DENVER — South Broadway is a quirky part of the city that nuzzles up next to the Baker neighborhood and is home to a variety of eclectic bars, restaurants and shops.
But many places have gone dark, covered with boards or only offering takeout as the state works to combat the spread of COVID-19.
Sputnik, an eatery known for hip vintage vibes and vegan options, managed to make it through Colorado's executive orders which forced it to serve to-go orders only for the past several weeks.
The staff had been used to a bustling bar and restaurant though, so to manage the empty and the quiet, a bartender had an idea.
Matt Labarge, who's owned Sputnik for 16 years, said one of the bartenders had an idea during the shutdown, to fill up some of the booths with ghosts so that the place wouldn't feel so empty.
“It oddly feels nice to have, like even though they’re not real people, just some kind of presence in the bar,” Labarge said.
One of those ghosts sits at the bar every day and reads. A few more enjoy drinks in a nearby booth.

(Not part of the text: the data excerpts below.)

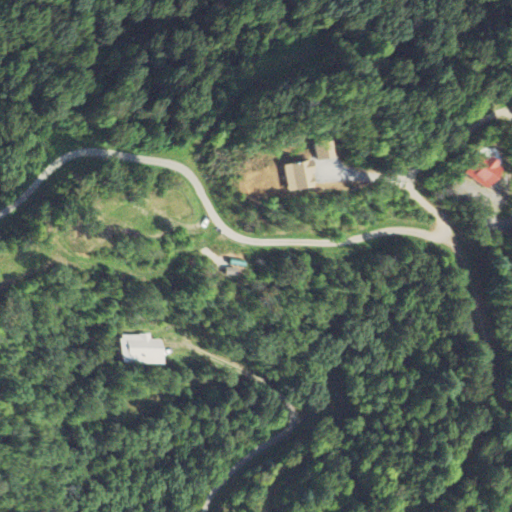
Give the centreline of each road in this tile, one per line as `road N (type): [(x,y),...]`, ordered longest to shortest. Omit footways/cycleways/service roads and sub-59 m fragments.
road 1 (residential): [(0,214),(60,158),(93,150),(192,171),(222,224),(242,238),(338,241),(399,228),(451,247)]
road 2 (residential): [(298,424),(230,470),(203,511)]
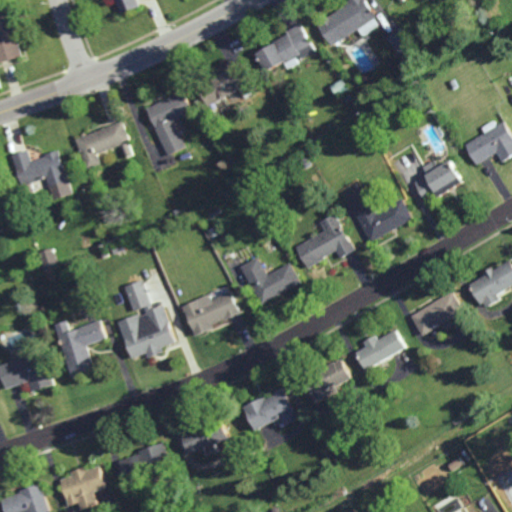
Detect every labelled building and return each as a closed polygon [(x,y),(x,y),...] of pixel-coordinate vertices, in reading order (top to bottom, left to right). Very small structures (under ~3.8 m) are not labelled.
[(139,0),(142,5),(123,12),(117,0),(139,0)] [(362,35),(357,27),(332,44),(318,22),(348,2),(347,0),(367,0),(377,15),(374,17),(379,24),(362,35)] [(24,55),(0,62),(0,5),(7,3),(24,55)] [(302,58),(299,53),(295,56),(298,61),(288,68),(284,61),(270,70),(259,53),(278,42),(277,41),(282,38),(281,36),(288,32),(287,30),(300,22),(316,49),(302,58)] [(401,53),(387,36),(399,26),(413,42),(401,53)] [(435,54),(428,47),(432,43),(439,51),(435,54)] [(227,97),(212,105),(198,80),(229,63),(232,68),(233,68),(234,69),(245,63),(255,82),(227,97)] [(455,89),(450,81),(454,78),(459,86),(455,89)] [(338,97),(335,91),(341,87),(344,94),(338,97)] [(172,155),(158,128),(159,128),(149,108),(185,90),(195,111),(176,120),(189,146),(172,155)] [(90,168),(78,139),(125,120),(133,140),(100,153),(104,163),(90,168)] [(511,156),(505,161),(499,151),(479,163),(467,143),(506,120),(511,130),(511,156)] [(130,157),(124,145),(130,142),(136,154),(130,157)] [(34,161),(49,156),(48,153),(61,149),(71,180),(52,186),(49,177),(48,177),(47,176),(44,177),(45,178),(25,185),(14,154),(30,149),(34,161)] [(440,197),(438,194),(426,201),(415,182),(452,159),(465,181),(440,197)] [(414,217),(372,241),(352,207),(368,198),(376,212),(402,198),(414,217)] [(177,218),(174,211),(179,209),(182,216),(177,218)] [(350,241),(352,240),(357,249),(341,258),(337,250),(325,256),(326,258),(309,268),(296,246),(325,230),(320,221),(334,213),(350,241)] [(43,251),(47,266),(61,263),(57,248),(43,251)] [(270,275),(274,272),(273,271),(290,262),(302,282),(273,299),(274,300),(265,305),(243,266),(260,256),(270,275)] [(79,268),(77,262),(85,259),(87,265),(79,268)] [(511,286),(499,294),(502,299),(489,307),(486,302),(483,304),(471,284),(487,274),(486,272),(494,266),(496,269),(511,259),(511,286)] [(244,312),(215,325),(217,329),(199,337),(197,332),(198,332),(190,314),(189,315),(185,307),(199,300),(213,294),(215,299),(234,290),(244,312)] [(425,335),(412,316),(454,290),(466,309),(425,335)] [(136,358),(128,336),(154,327),(149,311),(165,305),(179,343),(136,358)] [(72,331),(103,320),(109,338),(90,344),(98,370),(76,378),(57,324),(68,320),(72,331)] [(408,347),(368,370),(358,352),(368,346),(366,341),(377,334),(380,339),(397,329),(408,347)] [(35,354),(47,350),(58,384),(35,392),(31,381),(9,389),(1,365),(23,357),(22,353),(34,349),(35,354)] [(353,377),(329,392),(331,396),(318,404),(305,380),(313,375),(335,361),(336,363),(342,359),(353,377)] [(296,411),(265,426),(266,428),(260,431),(250,411),(249,412),(247,408),(268,398),(268,399),(277,395),(275,392),(285,387),(296,411)] [(193,455),(191,449),(188,441),(187,439),(186,436),(185,435),(204,427),(206,426),(206,424),(207,424),(224,417),(224,418),(233,439),(230,440),(219,445),(216,446),(207,450),(193,455)] [(131,481),(124,461),(143,454),(143,452),(146,450),(149,449),(167,443),(176,465),(173,466),(161,470),(146,476),(138,479),(131,481)] [(453,469),(449,463),(461,455),(465,462),(453,469)] [(111,487),(110,488),(98,492),(85,497),(86,501),(73,506),(73,505),(65,480),(77,476),(76,472),(83,469),(84,469),(90,467),(92,470),(104,466),(111,487)] [(8,511),(4,499),(24,492),(23,490),(27,489),(29,488),(44,483),(53,511),(8,511)] [(466,506),(459,494),(467,489),(474,501),(466,506)]
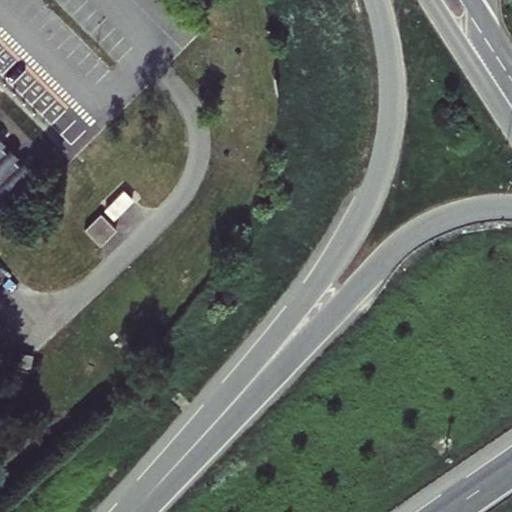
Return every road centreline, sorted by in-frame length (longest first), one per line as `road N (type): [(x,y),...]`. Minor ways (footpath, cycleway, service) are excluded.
road 1 (motorway): [(377,0),(392,103),(379,174),(339,252),(203,435)]
road 2 (motorway): [(511,209),(476,209),(413,236),(343,293),(203,435)]
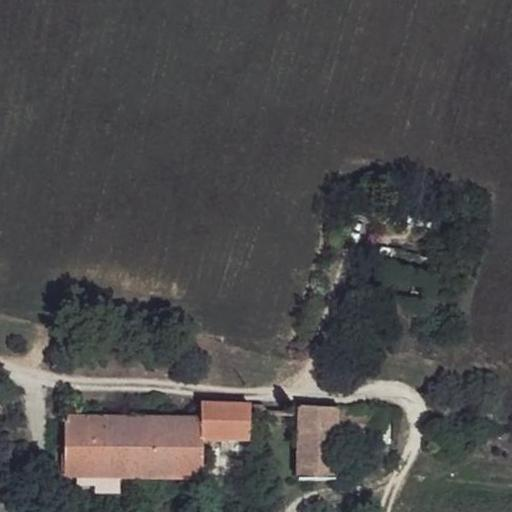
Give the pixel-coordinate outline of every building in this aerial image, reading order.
[(432,257),(397,245),(381,297),(427,309),(445,259),(432,257)] [(247,406),(200,406),(199,418),(200,442),(246,440),(247,406)] [(336,411),(299,408),(298,483),(335,482),(335,426),(336,411)] [(406,416),(336,411),(335,426),(406,431),(406,416)] [(199,418),(66,418),(66,482),(94,483),(116,481),(198,483),(200,442),(199,418)] [(116,481),(94,483),(95,495),(115,495),(116,481)] [(11,511),(11,490),(0,490),(0,511),(11,511)]
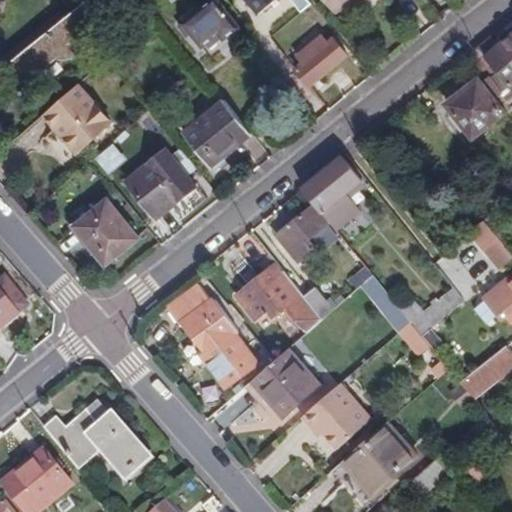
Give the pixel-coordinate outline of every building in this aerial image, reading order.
[(189,30),(212,60),(244,34),(216,0),(210,0),(179,26),(185,34),(189,30)] [(248,0),(261,15),(279,0),(248,0)] [(292,0),(303,13),(313,5),(309,0),(292,0)] [(353,0),(367,0),(369,2),(371,0),(324,0),(336,15),(353,0)] [(51,18),(56,24),(67,15),(61,9),(58,11),(51,18)] [(5,58),(10,64),(56,24),(51,18),(5,58)] [(294,66),(310,86),(348,57),(332,37),(326,42),(319,35),(308,44),(314,50),(294,66)] [(511,39),(503,47),(490,37),(478,47),(511,86),(511,39)] [(511,86),(478,47),(462,60),(479,81),(451,104),(477,137),(506,113),(495,100),(502,94),(511,86)] [(115,129),(79,85),(45,114),(82,158),(115,129)] [(511,86),(502,94),(511,106),(511,86)] [(0,126),(0,140),(6,148),(44,115),(31,99),(0,126)] [(214,167),(254,135),(226,101),(186,133),(214,167)] [(97,158),(110,175),(129,160),(116,143),(97,158)] [(128,181),(159,219),(197,187),(166,150),(128,181)] [(363,183),(343,158),(303,189),(316,205),(331,224),(339,232),(361,214),(346,196),(363,183)] [(140,238),(108,199),(76,226),(107,266),(140,238)] [(331,224),(316,205),(279,236),(301,263),(317,250),(309,241),(331,224)] [(485,220),(499,236),(507,229),(494,213),(485,220)] [(499,236),(485,220),(472,232),(492,255),(505,244),(499,236)] [(462,263),(479,250),(471,238),(453,251),(462,263)] [(511,252),(505,244),(492,255),(508,275),(511,270),(511,252)] [(285,272),(278,264),(261,277),(268,286),(285,272)] [(268,286),(261,277),(236,298),(256,323),(267,314),(273,320),(287,309),(308,333),(323,320),(306,297),(285,272),(268,286)] [(401,332),(412,322),(375,276),(362,287),(401,332)] [(323,320),(342,303),(326,282),(306,297),(323,320)] [(231,336),(235,332),(196,285),(170,306),(208,354),(203,359),(227,389),(255,366),(231,336)] [(0,332),(21,315),(0,289),(0,332)] [(452,291),(417,316),(426,329),(462,304),(452,291)] [(511,291),(494,307),(511,327),(511,325),(511,291)] [(432,345),(424,335),(412,322),(401,332),(420,355),(432,345)] [(437,352),(432,345),(420,355),(425,361),(437,352)] [(464,386),(475,398),(511,370),(511,352),(507,346),(460,381),(464,386)] [(290,350),(274,362),(244,388),(275,424),(321,385),(290,350)] [(341,383),(304,416),(315,428),(319,425),(338,448),(372,419),(341,383)] [(469,411),(479,403),(475,398),(464,386),(454,393),(469,411)] [(231,425),(253,441),(269,419),(247,403),(231,425)] [(47,430),(80,472),(102,453),(125,480),(149,459),(110,415),(99,424),(88,412),(68,429),(59,419),(47,430)] [(490,416),(466,436),(471,442),(486,429),(494,439),(502,432),(490,416)] [(388,422),(341,463),(372,500),(421,459),(388,422)] [(421,499),(464,463),(452,448),(409,485),(421,499)] [(28,511),(41,511),(74,486),(45,450),(4,482),(28,511)] [(175,511),(165,501),(152,511),(175,511)] [(8,511),(1,502),(0,503),(0,511),(8,511)]
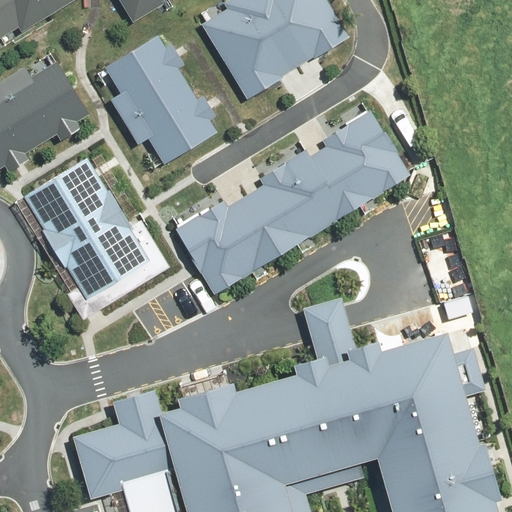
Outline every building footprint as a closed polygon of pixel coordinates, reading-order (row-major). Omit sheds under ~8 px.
[(0,0),(0,45),(76,0),(0,0)] [(118,0),(129,17),(157,0),(118,0)] [(239,0),(242,4),(212,22),(257,97),(353,40),(328,0),(239,0)] [(223,139),(164,42),(115,71),(131,97),(122,102),(150,147),(158,142),(173,168),(223,139)] [(98,124),(59,60),(0,95),(0,175),(3,180),(98,124)] [(171,228),(211,294),(406,177),(367,112),(171,228)] [(159,263),(97,160),(33,198),(96,302),(159,263)] [(105,490),(110,511),(309,511),(304,492),(378,472),(388,511),(502,511),(453,330),(165,408),(159,386),(107,400),(112,420),(72,431),(90,494),(105,490)]
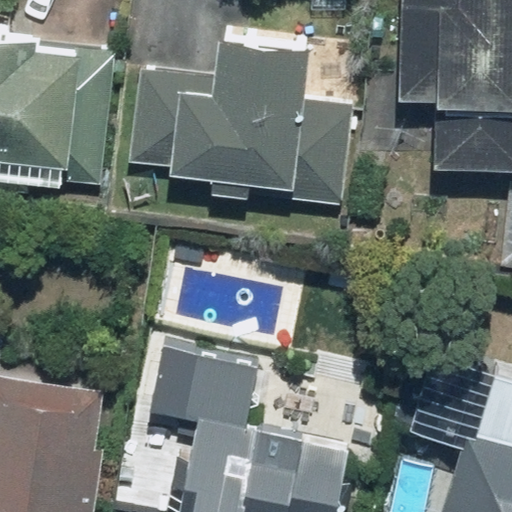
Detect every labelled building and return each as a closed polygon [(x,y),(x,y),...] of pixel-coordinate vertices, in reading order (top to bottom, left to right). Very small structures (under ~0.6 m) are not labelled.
[(511,0),(400,0),(397,89),(431,90),(428,155),(511,158),(511,0)] [(116,42),(0,27),(0,183),(30,188),(33,171),(98,180),(116,42)] [(210,69),(141,61),(130,158),(211,167),(209,184),(342,199),(354,95),(304,90),(310,39),(215,28),(210,69)] [(511,183),(510,183),(501,257),(511,258),(511,183)] [(258,358),(193,346),(190,358),(184,357),(177,400),(183,401),(181,410),(192,412),(185,454),(176,453),(171,480),(180,482),(174,511),(333,511),(346,445),(298,436),(300,427),(247,417),(258,358)] [(511,511),(511,373),(487,365),(438,511),(511,511)] [(92,511),(112,388),(0,370),(0,511),(92,511)]
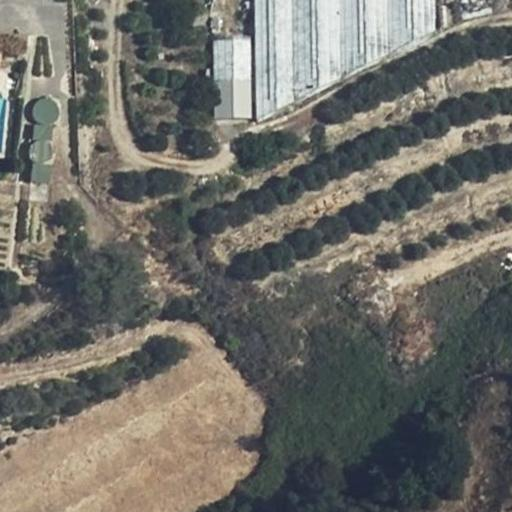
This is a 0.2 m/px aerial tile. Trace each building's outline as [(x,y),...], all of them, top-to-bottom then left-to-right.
[(217,116),(254,115),(252,38),(215,39),(217,116)] [(47,99),(44,99),(40,100),(37,101),(33,107),(32,110),(32,117),(36,122),(39,125),(42,126),(49,126),(52,125),(57,120),(58,117),(59,110),(58,107),(53,102),(47,99)] [(34,126),(32,141),(42,142),(51,143),(53,127),(34,126)] [(51,155),(51,152),(51,149),(49,147),(45,143),(42,142),(36,142),(33,143),(29,148),(28,151),(28,157),(29,159),(33,164),(36,165),(42,166),(47,163),(49,161),(51,155)] [(42,166),(31,165),(29,185),(50,185),(50,166),(42,166)]
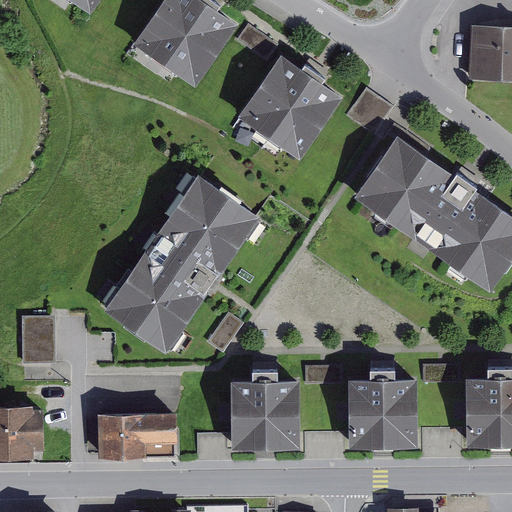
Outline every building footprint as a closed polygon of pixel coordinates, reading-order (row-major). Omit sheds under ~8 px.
[(77,0),(91,9),(97,0),(77,0)] [(161,0),(134,39),(196,82),(239,20),(218,5),(221,0),(161,0)] [(280,43),(248,22),(237,38),(268,60),(280,43)] [(511,24),(473,23),(470,76),(511,77),(511,24)] [(281,50),(238,112),(300,155),(344,93),(322,78),(326,73),(305,59),(301,64),(281,50)] [(396,105),(366,86),(347,115),(376,134),(396,105)] [(397,131),(354,193),(491,287),(511,257),(511,210),(475,185),(478,182),(457,167),(455,171),(397,131)] [(104,306),(167,349),(261,213),(198,170),(104,306)] [(223,352),(244,321),(229,311),(208,341),(223,352)] [(55,315),(23,315),(23,363),(56,362),(55,315)] [(460,363),(423,363),(423,382),(460,382),(460,363)] [(342,364),(306,365),(306,384),(343,383),(342,364)] [(489,381),(467,381),(468,448),(502,447),(511,447),(511,367),(489,368),(489,381)] [(371,380),(348,380),(350,450),(385,449),(420,448),(418,380),(395,380),(395,368),(371,369),(371,380)] [(253,381),(231,381),(231,451),(267,452),(301,451),(301,381),(278,382),(278,371),(253,371),(253,381)] [(34,402),(0,402),(0,456),(35,455),(34,448),(44,448),(43,406),(34,406),(34,402)] [(176,408),(98,410),(99,456),(177,455),(176,408)]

As restaurants across Colorado prepare to reopen under guidance from Gov. Jared Polis, those ghosts will stay put, Labarge said. They'll be used to help diners maintain social distancing.
Labarge said he’s excited for this new phase and to get things on track for a new normal. But he said it’s also scary because the consequences are real.
Sputnik plans to open on Monday, a few days after it would be allowed to. Labarge said this is to ensure the restaurant opens safely.
And since Sputnik can only seat at 50% capacity, those ghosts will help keep diners company, too.